┌─ Data provided

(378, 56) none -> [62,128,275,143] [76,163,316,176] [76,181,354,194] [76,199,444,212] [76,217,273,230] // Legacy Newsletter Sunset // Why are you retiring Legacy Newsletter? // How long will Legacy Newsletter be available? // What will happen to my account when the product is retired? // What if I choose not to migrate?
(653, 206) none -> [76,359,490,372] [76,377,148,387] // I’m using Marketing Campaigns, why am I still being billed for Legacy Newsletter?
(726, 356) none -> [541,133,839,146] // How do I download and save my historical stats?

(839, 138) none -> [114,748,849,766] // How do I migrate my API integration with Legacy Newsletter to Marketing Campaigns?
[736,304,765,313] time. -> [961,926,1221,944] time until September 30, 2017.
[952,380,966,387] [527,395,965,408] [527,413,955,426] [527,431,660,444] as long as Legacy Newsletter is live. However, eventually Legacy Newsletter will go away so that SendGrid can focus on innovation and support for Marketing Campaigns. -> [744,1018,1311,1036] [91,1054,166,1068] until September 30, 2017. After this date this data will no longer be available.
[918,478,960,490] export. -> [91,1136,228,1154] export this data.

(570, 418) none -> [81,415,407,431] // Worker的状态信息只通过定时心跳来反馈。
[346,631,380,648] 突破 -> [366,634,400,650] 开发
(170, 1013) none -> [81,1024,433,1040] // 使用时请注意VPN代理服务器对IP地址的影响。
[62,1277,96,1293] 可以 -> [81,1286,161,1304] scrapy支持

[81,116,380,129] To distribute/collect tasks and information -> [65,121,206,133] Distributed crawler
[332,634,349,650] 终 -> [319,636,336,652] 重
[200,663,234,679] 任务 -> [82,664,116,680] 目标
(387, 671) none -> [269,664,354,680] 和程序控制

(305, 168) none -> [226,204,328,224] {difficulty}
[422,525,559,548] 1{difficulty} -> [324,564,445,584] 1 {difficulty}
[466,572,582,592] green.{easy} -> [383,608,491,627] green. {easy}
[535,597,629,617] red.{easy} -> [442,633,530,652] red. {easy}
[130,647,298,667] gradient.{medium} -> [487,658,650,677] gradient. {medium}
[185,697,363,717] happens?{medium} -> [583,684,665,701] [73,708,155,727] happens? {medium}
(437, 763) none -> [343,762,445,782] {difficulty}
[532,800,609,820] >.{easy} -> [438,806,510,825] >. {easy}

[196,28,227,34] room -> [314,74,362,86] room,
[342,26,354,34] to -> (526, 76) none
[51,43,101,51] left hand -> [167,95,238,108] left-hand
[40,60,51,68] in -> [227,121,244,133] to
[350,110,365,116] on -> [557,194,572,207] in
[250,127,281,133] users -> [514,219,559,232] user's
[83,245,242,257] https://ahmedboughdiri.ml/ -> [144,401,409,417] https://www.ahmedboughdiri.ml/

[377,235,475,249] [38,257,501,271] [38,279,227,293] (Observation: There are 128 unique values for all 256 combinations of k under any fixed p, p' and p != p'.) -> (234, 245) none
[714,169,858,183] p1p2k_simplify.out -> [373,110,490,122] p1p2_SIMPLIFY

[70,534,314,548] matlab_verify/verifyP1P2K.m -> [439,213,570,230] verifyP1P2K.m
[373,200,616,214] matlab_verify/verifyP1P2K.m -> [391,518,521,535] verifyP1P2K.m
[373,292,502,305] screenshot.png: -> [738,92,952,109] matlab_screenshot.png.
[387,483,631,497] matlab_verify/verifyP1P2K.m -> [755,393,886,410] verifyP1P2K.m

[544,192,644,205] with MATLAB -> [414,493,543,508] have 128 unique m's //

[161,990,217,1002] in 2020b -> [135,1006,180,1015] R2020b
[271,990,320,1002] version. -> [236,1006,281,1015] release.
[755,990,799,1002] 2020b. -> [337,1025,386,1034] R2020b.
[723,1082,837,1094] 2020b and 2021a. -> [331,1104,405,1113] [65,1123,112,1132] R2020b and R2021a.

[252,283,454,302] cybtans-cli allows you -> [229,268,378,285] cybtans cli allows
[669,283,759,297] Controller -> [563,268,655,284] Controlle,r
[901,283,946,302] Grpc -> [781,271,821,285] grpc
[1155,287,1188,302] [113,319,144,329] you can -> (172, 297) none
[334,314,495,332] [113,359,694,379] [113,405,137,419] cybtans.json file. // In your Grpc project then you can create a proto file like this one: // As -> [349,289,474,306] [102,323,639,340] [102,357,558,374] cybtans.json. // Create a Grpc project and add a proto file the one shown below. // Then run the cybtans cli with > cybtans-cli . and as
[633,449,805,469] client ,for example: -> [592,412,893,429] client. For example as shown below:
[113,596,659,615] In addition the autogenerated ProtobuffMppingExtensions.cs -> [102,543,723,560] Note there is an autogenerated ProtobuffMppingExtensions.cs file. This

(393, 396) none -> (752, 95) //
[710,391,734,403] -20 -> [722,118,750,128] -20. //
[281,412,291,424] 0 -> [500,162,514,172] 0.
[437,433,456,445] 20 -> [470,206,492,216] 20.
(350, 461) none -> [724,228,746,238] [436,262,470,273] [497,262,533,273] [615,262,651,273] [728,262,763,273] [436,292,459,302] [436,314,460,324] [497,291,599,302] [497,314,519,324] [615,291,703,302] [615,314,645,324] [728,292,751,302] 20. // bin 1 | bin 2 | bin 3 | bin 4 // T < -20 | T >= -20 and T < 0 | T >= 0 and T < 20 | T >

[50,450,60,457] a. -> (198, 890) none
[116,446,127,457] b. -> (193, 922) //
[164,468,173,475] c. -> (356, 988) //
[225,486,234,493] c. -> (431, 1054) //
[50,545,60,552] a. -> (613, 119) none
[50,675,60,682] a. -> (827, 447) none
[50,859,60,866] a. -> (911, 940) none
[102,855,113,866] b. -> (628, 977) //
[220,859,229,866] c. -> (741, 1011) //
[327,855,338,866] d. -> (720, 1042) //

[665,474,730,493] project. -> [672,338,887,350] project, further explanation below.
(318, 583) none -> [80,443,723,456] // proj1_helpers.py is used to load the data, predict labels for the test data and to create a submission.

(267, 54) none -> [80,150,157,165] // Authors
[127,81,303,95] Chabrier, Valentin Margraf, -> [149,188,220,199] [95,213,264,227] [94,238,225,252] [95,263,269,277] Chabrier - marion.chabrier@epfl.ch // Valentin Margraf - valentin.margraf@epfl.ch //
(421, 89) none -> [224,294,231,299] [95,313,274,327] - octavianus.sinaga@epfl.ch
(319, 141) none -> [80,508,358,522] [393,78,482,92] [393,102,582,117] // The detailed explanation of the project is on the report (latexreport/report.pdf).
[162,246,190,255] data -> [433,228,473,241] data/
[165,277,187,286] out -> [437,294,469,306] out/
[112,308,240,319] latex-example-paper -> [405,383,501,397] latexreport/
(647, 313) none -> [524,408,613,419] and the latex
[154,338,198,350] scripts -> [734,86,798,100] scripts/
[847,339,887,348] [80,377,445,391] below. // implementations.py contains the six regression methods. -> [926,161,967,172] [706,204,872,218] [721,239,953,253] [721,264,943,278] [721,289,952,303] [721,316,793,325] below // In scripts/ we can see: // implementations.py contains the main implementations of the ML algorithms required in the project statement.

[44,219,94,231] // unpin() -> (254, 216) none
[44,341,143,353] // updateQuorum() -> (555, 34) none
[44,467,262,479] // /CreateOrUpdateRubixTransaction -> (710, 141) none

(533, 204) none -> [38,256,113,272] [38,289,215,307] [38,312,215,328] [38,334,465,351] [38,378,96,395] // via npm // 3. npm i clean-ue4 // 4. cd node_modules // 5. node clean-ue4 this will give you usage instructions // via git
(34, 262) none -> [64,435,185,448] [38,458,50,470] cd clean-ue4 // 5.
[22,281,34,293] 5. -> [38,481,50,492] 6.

└─

About this task: Each line of the material above is to be retyped verbatim.

Task answer:
(378, 56) none -> [62,128,275,143] [76,163,316,176] [76,181,354,194] [76,199,444,212] [76,217,273,230] // Legacy Newsletter Sunset // Why are you retiring Legacy Newsletter? // How long will Legacy Newsletter be available? // What will happen to my account when the product is retired? // What if I choose not to migrate?
(653, 206) none -> [76,359,490,372] [76,377,148,387] // I’m using Marketing Campaigns, why am I still being billed for Legacy Newsletter?
(726, 356) none -> [541,133,839,146] // How do I download and save my historical stats?

(839, 138) none -> [114,748,849,766] // How do I migrate my API integration with Legacy Newsletter to Marketing Campaigns?
[736,304,765,313] time. -> [961,926,1221,944] time until September 30, 2017.
[952,380,966,387] [527,395,965,408] [527,413,955,426] [527,431,660,444] as long as Legacy Newsletter is live. However, eventually Legacy Newsletter will go away so that SendGrid can focus on innovation and support for Marketing Campaigns. -> [744,1018,1311,1036] [91,1054,166,1068] until September 30, 2017. After this date this data will no longer be available.
[918,478,960,490] export. -> [91,1136,228,1154] export this data.

(570, 418) none -> [81,415,407,431] // Worker的状态信息只通过定时心跳来反馈。
[346,631,380,648] 突破 -> [366,634,400,650] 开发
(170, 1013) none -> [81,1024,433,1040] // 使用时请注意VPN代理服务器对IP地址的影响。
[62,1277,96,1293] 可以 -> [81,1286,161,1304] scrapy支持

[81,116,380,129] To distribute/collect tasks and information -> [65,121,206,133] Distributed crawler
[332,634,349,650] 终 -> [319,636,336,652] 重
[200,663,234,679] 任务 -> [82,664,116,680] 目标
(387, 671) none -> [269,664,354,680] 和程序控制

(305, 168) none -> [226,204,328,224] {difficulty}
[422,525,559,548] 1{difficulty} -> [324,564,445,584] 1 {difficulty}
[466,572,582,592] green.{easy} -> [383,608,491,627] green. {easy}
[535,597,629,617] red.{easy} -> [442,633,530,652] red. {easy}
[130,647,298,667] gradient.{medium} -> [487,658,650,677] gradient. {medium}
[185,697,363,717] happens?{medium} -> [583,684,665,701] [73,708,155,727] happens? {medium}
(437, 763) none -> [343,762,445,782] {difficulty}
[532,800,609,820] >.{easy} -> [438,806,510,825] >. {easy}

[196,28,227,34] room -> [314,74,362,86] room,
[342,26,354,34] to -> (526, 76) none
[51,43,101,51] left hand -> [167,95,238,108] left-hand
[40,60,51,68] in -> [227,121,244,133] to
[350,110,365,116] on -> [557,194,572,207] in
[250,127,281,133] users -> [514,219,559,232] user's
[83,245,242,257] https://ahmedboughdiri.ml/ -> [144,401,409,417] https://www.ahmedboughdiri.ml/

[377,235,475,249] [38,257,501,271] [38,279,227,293] (Observation: There are 128 unique values for all 256 combinations of k under any fixed p, p' and p != p'.) -> (234, 245) none
[714,169,858,183] p1p2k_simplify.out -> [373,110,490,122] p1p2_SIMPLIFY

[70,534,314,548] matlab_verify/verifyP1P2K.m -> [439,213,570,230] verifyP1P2K.m
[373,200,616,214] matlab_verify/verifyP1P2K.m -> [391,518,521,535] verifyP1P2K.m
[373,292,502,305] screenshot.png: -> [738,92,952,109] matlab_screenshot.png.
[387,483,631,497] matlab_verify/verifyP1P2K.m -> [755,393,886,410] verifyP1P2K.m

[544,192,644,205] with MATLAB -> [414,493,543,508] have 128 unique m's //

[161,990,217,1002] in 2020b -> [135,1006,180,1015] R2020b
[271,990,320,1002] version. -> [236,1006,281,1015] release.
[755,990,799,1002] 2020b. -> [337,1025,386,1034] R2020b.
[723,1082,837,1094] 2020b and 2021a. -> [331,1104,405,1113] [65,1123,112,1132] R2020b and R2021a.

[252,283,454,302] cybtans-cli allows you -> [229,268,378,285] cybtans cli allows
[669,283,759,297] Controller -> [563,268,655,284] Controlle,r
[901,283,946,302] Grpc -> [781,271,821,285] grpc
[1155,287,1188,302] [113,319,144,329] you can -> (172, 297) none
[334,314,495,332] [113,359,694,379] [113,405,137,419] cybtans.json file. // In your Grpc project then you can create a proto file like this one: // As -> [349,289,474,306] [102,323,639,340] [102,357,558,374] cybtans.json. // Create a Grpc project and add a proto file the one shown below. // Then run the cybtans cli with > cybtans-cli . and as
[633,449,805,469] client ,for example: -> [592,412,893,429] client. For example as shown below:
[113,596,659,615] In addition the autogenerated ProtobuffMppingExtensions.cs -> [102,543,723,560] Note there is an autogenerated ProtobuffMppingExtensions.cs file. This

(393, 396) none -> (752, 95) //
[710,391,734,403] -20 -> [722,118,750,128] -20. //
[281,412,291,424] 0 -> [500,162,514,172] 0.
[437,433,456,445] 20 -> [470,206,492,216] 20.
(350, 461) none -> [724,228,746,238] [436,262,470,273] [497,262,533,273] [615,262,651,273] [728,262,763,273] [436,292,459,302] [436,314,460,324] [497,291,599,302] [497,314,519,324] [615,291,703,302] [615,314,645,324] [728,292,751,302] 20. // bin 1 | bin 2 | bin 3 | bin 4 // T < -20 | T >= -20 and T < 0 | T >= 0 and T < 20 | T >

[50,450,60,457] a. -> (198, 890) none
[116,446,127,457] b. -> (193, 922) //
[164,468,173,475] c. -> (356, 988) //
[225,486,234,493] c. -> (431, 1054) //
[50,545,60,552] a. -> (613, 119) none
[50,675,60,682] a. -> (827, 447) none
[50,859,60,866] a. -> (911, 940) none
[102,855,113,866] b. -> (628, 977) //
[220,859,229,866] c. -> (741, 1011) //
[327,855,338,866] d. -> (720, 1042) //

[665,474,730,493] project. -> [672,338,887,350] project, further explanation below.
(318, 583) none -> [80,443,723,456] // proj1_helpers.py is used to load the data, predict labels for the test data and to create a submission.

(267, 54) none -> [80,150,157,165] // Authors
[127,81,303,95] Chabrier, Valentin Margraf, -> [149,188,220,199] [95,213,264,227] [94,238,225,252] [95,263,269,277] Chabrier - marion.chabrier@epfl.ch // Valentin Margraf - valentin.margraf@epfl.ch //
(421, 89) none -> [224,294,231,299] [95,313,274,327] - octavianus.sinaga@epfl.ch
(319, 141) none -> [80,508,358,522] [393,78,482,92] [393,102,582,117] // The detailed explanation of the project is on the report (latexreport/report.pdf).
[162,246,190,255] data -> [433,228,473,241] data/
[165,277,187,286] out -> [437,294,469,306] out/
[112,308,240,319] latex-example-paper -> [405,383,501,397] latexreport/
(647, 313) none -> [524,408,613,419] and the latex
[154,338,198,350] scripts -> [734,86,798,100] scripts/
[847,339,887,348] [80,377,445,391] below. // implementations.py contains the six regression methods. -> [926,161,967,172] [706,204,872,218] [721,239,953,253] [721,264,943,278] [721,289,952,303] [721,316,793,325] below // In scripts/ we can see: // implementations.py contains the main implementations of the ML algorithms required in the project statement.

[44,219,94,231] // unpin() -> (254, 216) none
[44,341,143,353] // updateQuorum() -> (555, 34) none
[44,467,262,479] // /CreateOrUpdateRubixTransaction -> (710, 141) none

(533, 204) none -> [38,256,113,272] [38,289,215,307] [38,312,215,328] [38,334,465,351] [38,378,96,395] // via npm // 3. npm i clean-ue4 // 4. cd node_modules // 5. node clean-ue4 this will give you usage instructions // via git
(34, 262) none -> [64,435,185,448] [38,458,50,470] cd clean-ue4 // 5.
[22,281,34,293] 5. -> [38,481,50,492] 6.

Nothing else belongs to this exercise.